Falhas no Claude permitem execução remota de código e vazamento de chaves API
26 de Fevereiro de 2026

Pesquisadores em cibersegurança revelaram múltiplas vulnerabilidades no Claude Code, assistente de programação baseado em inteligência artificial da Anthropic.

As falhas poderiam permitir execução remota de código e roubo das credenciais da API.

Segundo relatório da Check Point Research, compartilhado com o The Hacker News, as vulnerabilidades exploram mecanismos de configuração, como Hooks, servidores do Model Context Protocol (MCP) e variáveis de ambiente.

Isso possibilita a execução de comandos shell arbitrários e a extração das chaves da API da Anthropic quando usuários clonam e abrem repositórios não confiáveis.

As falhas identificadas se dividem em três categorias principais:

1. Vulnerabilidade sem CVE (CVSS 8.7): injeção de código por meio de bypass do consentimento do usuário ao iniciar o Claude Code em um novo diretório.

Essa falha permite execução arbitrária de código sem confirmação adicional, explorando hooks de projeto não confiáveis definidos em .claude/settings.json.

Foi corrigida na versão 1.0.87, lançada em setembro de 2025.

2. CVE-2025-59536 (CVSS 8.7): vulnerabilidade de injeção de código que permite executar comandos shell arbitrários automaticamente na inicialização da ferramenta, caso o usuário abra o Claude Code em um diretório não confiável.
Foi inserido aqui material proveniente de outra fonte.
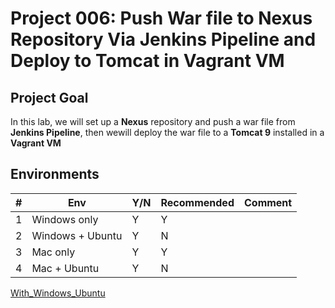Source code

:# Project 006: Push War file to Nexus Repository Via Jenkins Pipeline and Deploy to Tomcat in Vagrant VM

## Project Goal

In this lab, we will set up a **Nexus** repository and push a war file from **Jenkins Pipeline**, then wewill deploy the war file to a **Tomcat 9** installed in a **Vagrant VM**

## Environments

| #  | Env  | Y/N  | Recommended   |  Comment |
|---|---|---|---|---|
| 1 | Windows only | Y | Y |   |
| 2 | Windows + Ubuntu | Y | N |   |
| 3 | Mac only | Y | Y |   |
| 4 | Mac + Ubuntu | Y | N |   |

[With_Windows_Ubuntu](02_Y_Windows_Ubuntu.md)

<!--
[Windows Only](01_Y_WindowsOnly.md)

[With_Windows_Ubuntu](02_Y_Windows_Ubuntu.md)

[Mac Only](03_YN_MacOnly.md)

[With_Mac_Ubuntu](04_Y_Mac_Ubuntu.md)
-->
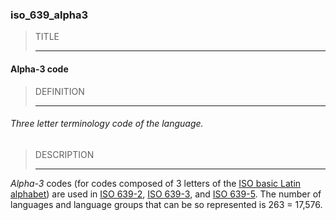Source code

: ### iso_639_alpha3



> TITLE
> 
> ------

#### Alpha-3 code



> DEFINITION
> 
> ------

###### Three letter terminology code of the language.



> DESCRIPTION
> 
> ------

*Alpha-3* codes (for codes composed of 3 letters of the [ISO basic Latin alphabet](https://en.wikipedia.org/wiki/ISO_basic_Latin_alphabet "ISO basic Latin alphabet")) are used in [ISO 639-2](https://en.wikipedia.org/wiki/ISO_639-2 "ISO 639-2"), [ISO 639-3](https://en.wikipedia.org/wiki/ISO_639-3 "ISO 639-3"), and [ISO 639-5](https://en.wikipedia.org/wiki/ISO_639-5 "ISO 639-5"). The number of languages and language groups that can be so represented is 263 = 17,576.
Corrigida na versão 1.0.111, lançada em outubro de 2025.

3. CVE-2026-21852 (CVSS 5.3): vulnerabilidade de divulgação de informações no fluxo de carregamento de projetos, permitindo que repositórios maliciosos extraiam dados, incluindo as chaves da API da Anthropic.

Corrigida na versão 2.0.65, em janeiro de 2026.

De acordo com a Anthropic, no caso da CVE-2026-21852 , se o usuário abrir o Claude Code em um repositório controlado por um atacante, contendo um arquivo de configuração que defina a variável ANTHROPIC_BASE_URL apontando para um endpoint malicioso, o Claude Code fará requisições à API antes mesmo de exibir o alerta de confiança.

Isso pode expor as chaves da API do usuário.

Ou seja: basta abrir um repositório manipulado para que a chave ativa do desenvolvedor seja extraída, dando ao invasor acesso à infraestrutura do usuário.

Esse acesso pode incluir arquivos do projeto, modificação ou exclusão de dados na nuvem, envio de conteúdo malicioso e até gerar custos inesperados via API.

A exploração bem-sucedida da primeira vulnerabilidade pode levar à execução silenciosa de código na máquina do desenvolvedor, sem qualquer interação além da abertura do projeto.

No caso da CVE-2025-59536 , configurações definidas em arquivos .mcp.json e .claude/settings.json podem ser usadas para ultrapassar a aprovação explícita do usuário ao interagir com ferramentas e serviços externos via Model Context Protocol (MCP).

Isso ocorre ao ativar a opção "enableAllProjectMcpServers".

“Com a evolução das ferramentas baseadas em IA para executar comandos, integrar sistemas externos e se comunicar de forma autônoma, arquivos de configuração passam a fazer parte da camada de execução”, destaca a Check Point.

“O que antes era contexto operacional agora influencia diretamente o comportamento do sistema.”

Essa mudança redefine o modelo de ameaça: o risco ultrapassa a execução de código não confiável e passa a incluir a simples abertura de projetos inseguros.

Em ambientes de desenvolvimento conduzidos por IA, a cadeia de suprimentos envolve não apenas o código-fonte, mas também as camadas de automação que o cercam.